- Work to complete -
Restate word for word every line from the top of the data below down through the line that holds "(10.7) | 10 (9.9) | |".
--- Listed records ---
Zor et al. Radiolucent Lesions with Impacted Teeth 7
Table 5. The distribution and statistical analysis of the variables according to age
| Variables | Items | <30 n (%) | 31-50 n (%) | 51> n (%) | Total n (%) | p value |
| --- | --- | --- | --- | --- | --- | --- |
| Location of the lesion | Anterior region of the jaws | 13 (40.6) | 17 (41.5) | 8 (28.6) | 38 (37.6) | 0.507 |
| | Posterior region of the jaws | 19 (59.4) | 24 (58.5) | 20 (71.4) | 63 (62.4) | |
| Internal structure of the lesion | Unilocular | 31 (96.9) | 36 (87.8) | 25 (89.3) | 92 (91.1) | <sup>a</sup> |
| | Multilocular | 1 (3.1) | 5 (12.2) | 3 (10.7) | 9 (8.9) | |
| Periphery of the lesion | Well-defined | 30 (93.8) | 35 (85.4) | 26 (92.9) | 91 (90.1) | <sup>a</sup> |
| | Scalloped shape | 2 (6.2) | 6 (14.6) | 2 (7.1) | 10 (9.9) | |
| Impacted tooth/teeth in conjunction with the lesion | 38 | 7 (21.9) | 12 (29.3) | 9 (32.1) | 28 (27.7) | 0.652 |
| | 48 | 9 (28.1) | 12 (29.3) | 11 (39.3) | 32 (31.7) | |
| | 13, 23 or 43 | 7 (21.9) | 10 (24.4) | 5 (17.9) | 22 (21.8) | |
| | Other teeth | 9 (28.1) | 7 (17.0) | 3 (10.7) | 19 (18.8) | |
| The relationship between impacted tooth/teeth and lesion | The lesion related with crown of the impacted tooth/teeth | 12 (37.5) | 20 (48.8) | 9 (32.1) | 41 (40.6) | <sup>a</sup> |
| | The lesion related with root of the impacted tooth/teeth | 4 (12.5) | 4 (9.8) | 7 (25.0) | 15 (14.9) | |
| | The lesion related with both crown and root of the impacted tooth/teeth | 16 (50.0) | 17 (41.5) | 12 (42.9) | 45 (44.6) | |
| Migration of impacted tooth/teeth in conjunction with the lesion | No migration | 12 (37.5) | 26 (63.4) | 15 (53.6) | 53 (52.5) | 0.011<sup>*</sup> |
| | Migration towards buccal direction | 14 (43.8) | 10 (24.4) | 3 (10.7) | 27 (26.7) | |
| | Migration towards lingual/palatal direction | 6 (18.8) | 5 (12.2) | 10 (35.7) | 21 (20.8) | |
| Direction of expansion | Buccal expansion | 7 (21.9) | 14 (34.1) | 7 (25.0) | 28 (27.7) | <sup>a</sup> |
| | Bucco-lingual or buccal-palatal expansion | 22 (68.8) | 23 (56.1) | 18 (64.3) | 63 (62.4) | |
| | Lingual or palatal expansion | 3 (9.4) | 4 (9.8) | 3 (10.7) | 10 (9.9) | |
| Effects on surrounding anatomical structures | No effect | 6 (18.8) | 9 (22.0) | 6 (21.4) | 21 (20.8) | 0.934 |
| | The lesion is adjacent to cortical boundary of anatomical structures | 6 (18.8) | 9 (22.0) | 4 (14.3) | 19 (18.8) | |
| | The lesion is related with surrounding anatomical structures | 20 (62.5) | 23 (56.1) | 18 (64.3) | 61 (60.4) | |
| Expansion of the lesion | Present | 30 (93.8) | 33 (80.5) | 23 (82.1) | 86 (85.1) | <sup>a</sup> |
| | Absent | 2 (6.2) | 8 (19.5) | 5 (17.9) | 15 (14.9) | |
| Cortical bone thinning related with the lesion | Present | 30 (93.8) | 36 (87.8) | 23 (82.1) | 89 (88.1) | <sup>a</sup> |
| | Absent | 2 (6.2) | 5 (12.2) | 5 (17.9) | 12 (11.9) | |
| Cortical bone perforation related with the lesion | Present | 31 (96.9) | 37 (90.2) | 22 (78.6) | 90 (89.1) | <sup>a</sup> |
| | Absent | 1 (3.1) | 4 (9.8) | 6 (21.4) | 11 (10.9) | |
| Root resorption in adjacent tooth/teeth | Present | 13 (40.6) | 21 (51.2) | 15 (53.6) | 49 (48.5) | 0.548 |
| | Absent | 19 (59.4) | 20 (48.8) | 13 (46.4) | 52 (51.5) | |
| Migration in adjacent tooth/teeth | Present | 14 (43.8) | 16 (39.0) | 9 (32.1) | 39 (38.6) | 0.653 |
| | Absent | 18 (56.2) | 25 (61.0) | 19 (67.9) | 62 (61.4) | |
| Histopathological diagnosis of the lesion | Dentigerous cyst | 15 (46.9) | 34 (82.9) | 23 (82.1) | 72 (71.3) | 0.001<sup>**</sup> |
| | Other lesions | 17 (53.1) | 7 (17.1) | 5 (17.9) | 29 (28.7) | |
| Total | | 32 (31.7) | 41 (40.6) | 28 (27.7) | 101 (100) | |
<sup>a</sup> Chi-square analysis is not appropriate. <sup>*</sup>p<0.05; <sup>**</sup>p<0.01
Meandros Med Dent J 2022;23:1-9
---
- Solution to this problem -
Zor et al. Radiolucent Lesions with Impacted Teeth 7
Table 5. The distribution and statistical analysis of the variables according to age
| Variables | Items | <30 n (%) | 31-50 n (%) | 51> n (%) | Total n (%) | p value |
| --- | --- | --- | --- | --- | --- | --- |
| Location of the lesion | Anterior region of the jaws | 13 (40.6) | 17 (41.5) | 8 (28.6) | 38 (37.6) | 0.507 |
| | Posterior region of the jaws | 19 (59.4) | 24 (58.5) | 20 (71.4) | 63 (62.4) | |
| Internal structure of the lesion | Unilocular | 31 (96.9) | 36 (87.8) | 25 (89.3) | 92 (91.1) | <sup>a</sup> |
| | Multilocular | 1 (3.1) | 5 (12.2) | 3 (10.7) | 9 (8.9) | |
| Periphery of the lesion | Well-defined | 30 (93.8) | 35 (85.4) | 26 (92.9) | 91 (90.1) | <sup>a</sup> |
| | Scalloped shape | 2 (6.2) | 6 (14.6) | 2 (7.1) | 10 (9.9) | |
| Impacted tooth/teeth in conjunction with the lesion | 38 | 7 (21.9) | 12 (29.3) | 9 (32.1) | 28 (27.7) | 0.652 |
| | 48 | 9 (28.1) | 12 (29.3) | 11 (39.3) | 32 (31.7) | |
| | 13, 23 or 43 | 7 (21.9) | 10 (24.4) | 5 (17.9) | 22 (21.8) | |
| | Other teeth | 9 (28.1) | 7 (17.0) | 3 (10.7) | 19 (18.8) | |
| The relationship between impacted tooth/teeth and lesion | The lesion related with crown of the impacted tooth/teeth | 12 (37.5) | 20 (48.8) | 9 (32.1) | 41 (40.6) | <sup>a</sup> |
| | The lesion related with root of the impacted tooth/teeth | 4 (12.5) | 4 (9.8) | 7 (25.0) | 15 (14.9) | |
| | The lesion related with both crown and root of the impacted tooth/teeth | 16 (50.0) | 17 (41.5) | 12 (42.9) | 45 (44.6) | |
| Migration of impacted tooth/teeth in conjunction with the lesion | No migration | 12 (37.5) | 26 (63.4) | 15 (53.6) | 53 (52.5) | 0.011<sup>*</sup> |
| | Migration towards buccal direction | 14 (43.8) | 10 (24.4) | 3 (10.7) | 27 (26.7) | |
| | Migration towards lingual/palatal direction | 6 (18.8) | 5 (12.2) | 10 (35.7) | 21 (20.8) | |
| Direction of expansion | Buccal expansion | 7 (21.9) | 14 (34.1) | 7 (25.0) | 28 (27.7) | <sup>a</sup> |
| | Bucco-lingual or buccal-palatal expansion | 22 (68.8) | 23 (56.1) | 18 (64.3) | 63 (62.4) | |
| | Lingual or palatal expansion | 3 (9.4) | 4 (9.8) | 3 (10.7) | 10 (9.9) | |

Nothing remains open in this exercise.